IC-LoRA vs. Standard Image-to-Video: Key Distinction

IC-LoRA is often confused with standard image-to-video generation, where a reference image or video is used as the starting frame for the output. These are different techniques with different outputs and different use cases.

Standard image-to-video (LTX Video's default start-frame conditioning): The reference input becomes the literal first frame or starting visual state. The video animates forward from that starting point. The reference appears unchanged at frame 0 and the scene evolves from it following the text prompt.

IC-LoRA conditioning: A reference video provides structural information — depth, edges, pose, or other spatial signals — that influences the spatial layout of the generated output. The reference video does not appear in the output. Instead, its spatial structure is extracted and used to guide the geometry and composition of the newly generated video. The generated content follows the text prompt for its visual appearance while following the reference for its spatial structure.

For controlling spatial layout, camera geometry, human pose, or depth structure in generated video without the reference appearing in the output, IC-LoRA is the correct approach. For animating forward from a specific starting visual state, standard image-to-video is correct.

Getting Started

To train an IC-LoRA for LTX Video 2.3 today, the most accessible option is WaveSpeedAI's IC-LoRA trainer — upload a ZIP of your paired conditioning and target videos, configure training settings, and receive a .safetensors file. This requires understanding how to prepare paired video datasets, which control signal type (depth, canny, pose, or raw video) matches your use case, and how to structure a valid training ZIP. For developers, the official LTX-2 trainer on GitHub provides full control via Python.

When IC-LoRA training is available through Grix LoRA Trainer, the workflow will be: select IC-LoRA as the recipe type, upload your paired video dataset through the guided dataset step with plain-language instructions, review pre-configured training settings with AI sidekick explanations, and launch. The resulting .safetensors LoRA file is immediately testable in Grix Studio by providing a reference conditioning video alongside your generation prompt.

Frequently Asked Questions

What does IC-LoRA stand for? IC-LoRA stands for In-Context LoRA. It is a LoRA training approach developed by Lightricks for the LTX Video 2 ecosystem. "In-Context" refers to the model learning to condition generation on a reference video context at inference time.

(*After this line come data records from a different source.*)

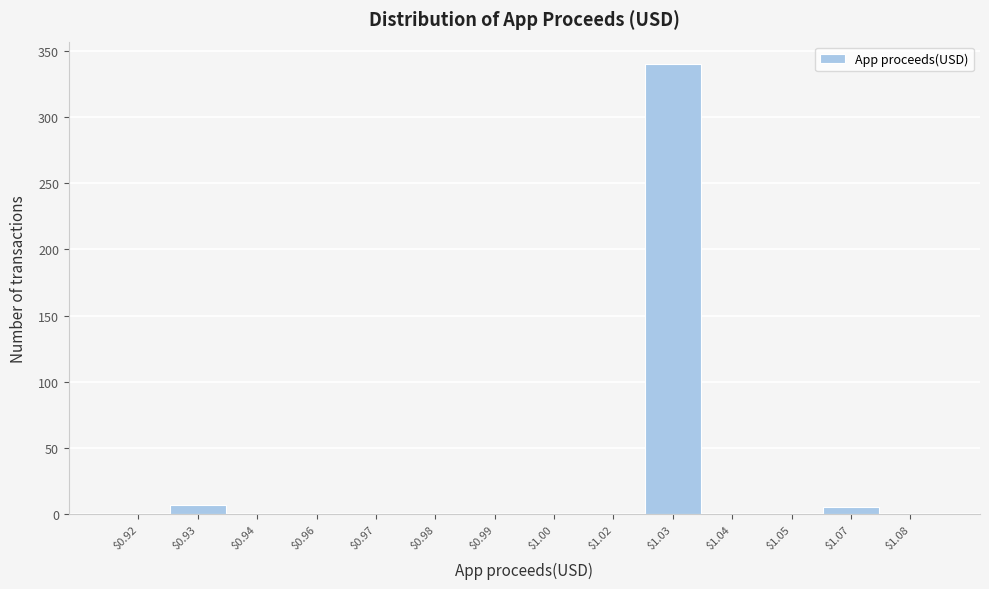

Is it true that the value at $1.08 is 0?

True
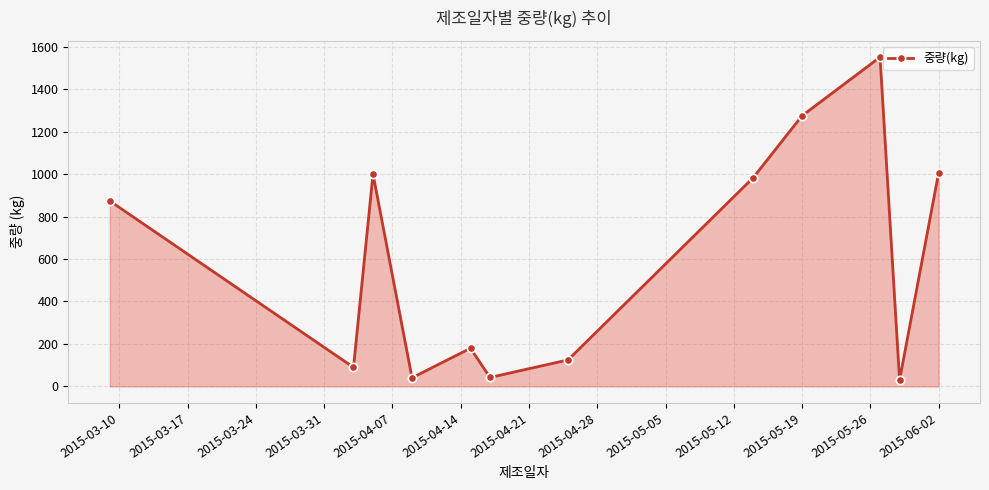

What is the smallest value displayed?

30.0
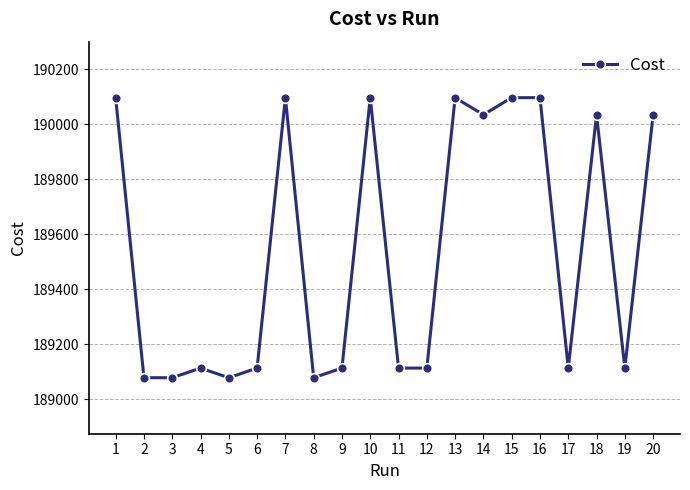

What is the maximum value shown in the chart?

190096.0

How is IC-LoRA different from standard LTX Video LoRA? Standard LoRA embeds a specific learned style, character, or motion into weights during training and activates via a trigger word at inference. IC-LoRA trains a video conditioning pathway — at inference, you provide a reference video, and the model extracts its spatial structure (depth, edges, pose) to guide the generated output's geometry while the text prompt governs visual content.

Can I train an IC-LoRA without coding? Yes, with some effort. WaveSpeedAI offers a no-code IC-LoRA trainer at wavespeed.ai that accepts a ZIP of paired training videos. It still requires understanding how to prepare paired video datasets. A fully guided wizard with plain-language explanations is in development at Grix LoRA Trainer.

How many video pairs do I need to train an IC-LoRA? Around 15 or more high-quality paired videos is the typical starting point, more than standard LoRA training. Quality and accurate spatial correspondence between conditioning and target videos matters more than dataset size.

What is the difference between IC-LoRA and image-to-video generation? Image-to-video uses a reference image as the literal first frame and animates forward from it. IC-LoRA takes a reference video and extracts its spatial structure (depth, pose, edges) to guide the layout of a newly generated video without the reference appearing in the output. IC-LoRA is for structural control; image-to-video is for animating from a starting visual state.